Start the DS/CC exercises at the lowest intensity and/or at the farthest distance that results in no signs of anxiety or concern from your cat. For example, if your cat is afraid of strangers, test out how far away a stranger needs to be for your cat to remain relaxed. At that distance, present the stimulus to the cat (have the stranger appear), and then give a favorite treat or toy to the cat. The scary thing must always predict the favorite item, not the other way around. Repeating this process over multiple sessions lets the cat form a positive association with the stimulus.
Once your cat is consistently comfortable at that low intensity and is anticipating the reward, you can move up to the next level by increasing the intensity of the stimulus or by decreasing the distance to the stimulus. Do not decrease the distance and increase the intensity of the stimulus at once; make only one change at a time.

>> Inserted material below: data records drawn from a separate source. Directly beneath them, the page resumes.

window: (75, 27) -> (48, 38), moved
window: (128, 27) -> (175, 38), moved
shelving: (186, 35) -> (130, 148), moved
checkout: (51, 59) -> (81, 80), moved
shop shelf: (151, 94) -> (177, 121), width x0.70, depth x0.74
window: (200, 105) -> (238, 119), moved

To ensure success, it is important to make very small changes.
Keep in mind that the DS/CC process should be performed at your cat’s pace — not yours. If your cat does go over threshold, lower the intensity or increase the distance until your cat is comfortable again.

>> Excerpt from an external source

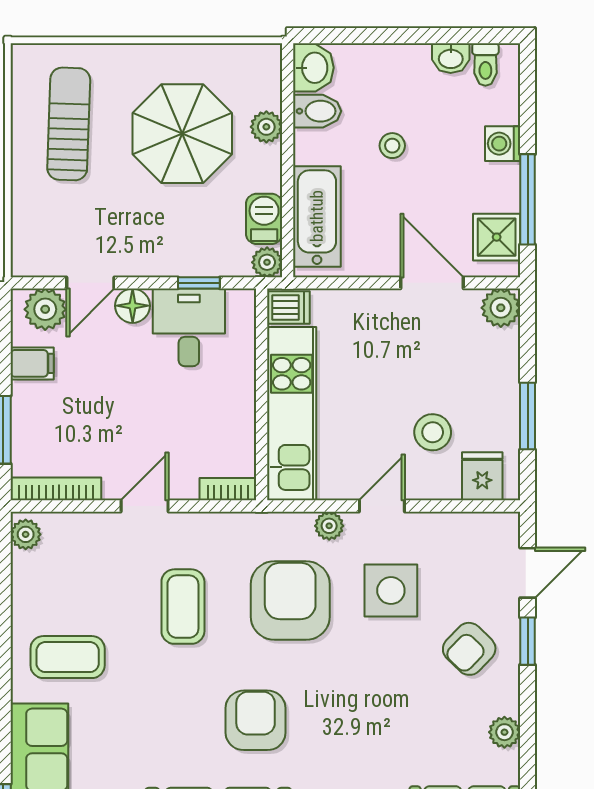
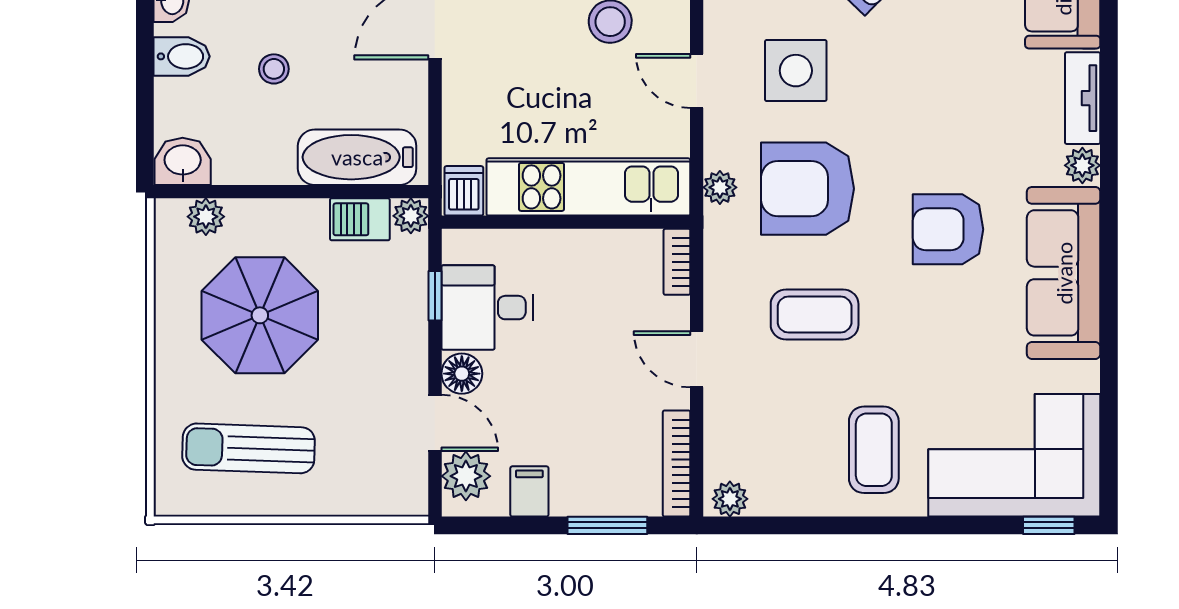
bidet: (317, 111) -> (182, 56), moved, turned 90
plant: (266, 127) -> (206, 217), moved
plant: (329, 526) -> (720, 187), moved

How long will it take to change a cat’s problem behavior?
Using desensitization and counterconditioning to change a cat behavior issue can take time, and the process must be gradual for it to work. Because change can take place slowly, it helps to maintain a journal of the behavior so that you can track your cat’s progress. In the journal, record the situation, the stimulus, the intensity or distance, and your cat’s response. Videos are another great way to measure and track success.
Problems usually arise from progressing too quickly and not taking small enough steps, so take care to always be aware of your cat’s comfort level. Because the fear or other unpleasant emotion took time to develop, look for small, incremental improvements rather than instant results.
If you are not successful with implementing DS/CC, or if you feel unsure how to apply behavior modification to your situation, please consult with your veterinarian or a feline behavior professional. The reasons for your cat’s emotional distress can be complex, and often an experienced behavior professional can offer detailed, specific recommendations for you and your cat.